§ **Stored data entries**
---

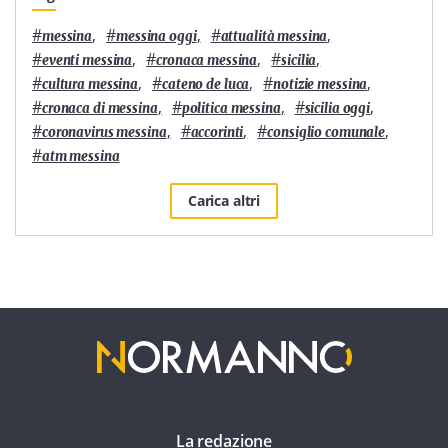
#
,
#
,
#
,
messina
messina oggi
attualità messina
#
,
#
,
#
,
eventi messina
cronaca messina
sicilia
#
,
#
,
#
,
cultura messina
cateno de luca
notizie messina
#
,
#
,
#
,
cronaca di messina
politica messina
sicilia oggi
#
,
#
,
#
,
coronavirus messina
accorinti
consiglio comunale
#
atm messina
Carica altri
La redazione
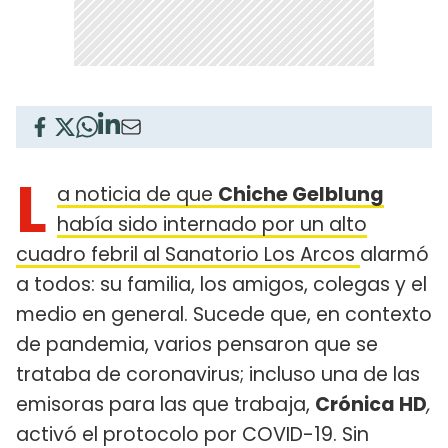
L
a noticia de que
Chiche Gelblung
había sido internado por un alto
cuadro febril al Sanatorio Los Arcos
alarmó
a todos: su familia, los amigos, colegas y el
medio en general. Sucede que, en contexto
de pandemia, varios pensaron que se
trataba de coronavirus; incluso una de las
emisoras para las que trabaja,
Crónica HD
,
activó el protocolo por COVID-19. Sin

---

§ **GOAL OF THE EXERCISE**
Look through the entries above. Copy each line in which the string "messina" occurs.

§ **RESPONSE**
messina
messina oggi
attualità messina
eventi messina
cronaca messina
cultura messina
notizie messina
cronaca di messina
politica messina
coronavirus messina
atm messina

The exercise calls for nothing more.